Избранный отрывок:
•••
Вчера после проверки Ганс спросил, подготовлена ли уже программа концерта. Старшая блока ответила солдатским "Jawohl" - "Так точно!.." (Если бы сказала правду, он бы ее избил.)
У меня даже ноги подкосились: завтра должен состояться концерт, а я не написала ни одной строчки. Целый день, толкая вагонетки, я старалась что-нибудь "выдавить" из себя. Но чем больше старалась, тем меньше получалось.
Вечером я призналась Маше, что ничего не написала. Как я ни старалась, в мыслях только одно: что мне грустно, хочу к маме, что невыносимо тяжело, холодно и очень хочется есть.
Маше мои объяснения не понравились. Зло ответила, что как раз об этом и надо было написать.
Нет, она меня не понимает. Это не мама, которая выслушала бы, посочувствовала и посоветовала, о чем написать. Может, даже об этом жиденьком супе, о перевязанных нитками ботинках или посиневших от холода ногах…
В голове мелькнули какие-то мысли. Я побежала в туалет, где меньше людей, и там, в самом уголочке, на подоконнике, стала писать. Но все-таки не в стихах.
Сегодня во втором, пустом, блоке сдвинули несколько столов. Это, мол, сцена. В "зале" с одной стороны стоят мужчины, с другой - женщины. Концерт уже начался, а я все правлю и черкаю свое "творчество". Теперь Маша немного ласковее. Похвалила, у кого-то одолжила для меня целые ботинки и велела не волноваться.
Когда объявили мое выступление, я влезла на стол. Подумала, что надо сделать реверанс, как в школе, выйдя отвечать урок. Присела, но, кажется, очень неуклюже, и никто, наверно, не понял, что это должно было означать.
Не своим, осипшим голосом я начала читать "устную газету" - "Женский экспресс". Я читала, будто разные телеграфные агентства сообщают, что нам выслан транспорт шерстяных чулок. Ботинок пока еще нет, потому что они сюда шагают пешком. Картошка для нашего супа еще не выкопана: есть более важные дела. И так далее.
Сначала у меня дрожали ноги, но вскоре, когда я почувствовала, что люди одобрительно вздыхают и даже улыбаются, я успокоилась. Слезла я со стола уже совсем спокойная.
•••
Что требуется: Как называлась «устная газета», прочитанная на концерте, о котором рассказывается в отрывке? Следующие далее записи взяты из другого источника.

[Выдержки из набора данных]
•••
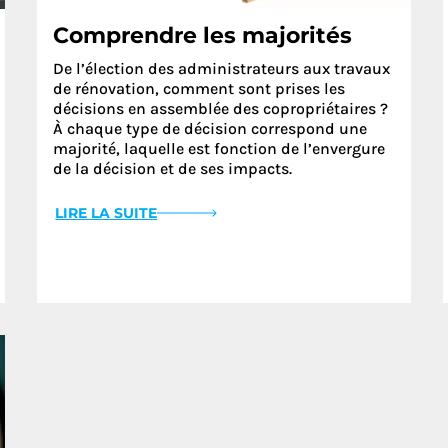
Comprendre les majorités
De l’élection des administrateurs aux travaux
de rénovation, comment sont prises les
décisions en assemblée des copropriétaires ?
À chaque type de décision correspond une
majorité, laquelle est fonction de l’envergure
de la décision et de ses impacts.
LIRE LA SUITE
•••
Решение задания: «Женский экспресс».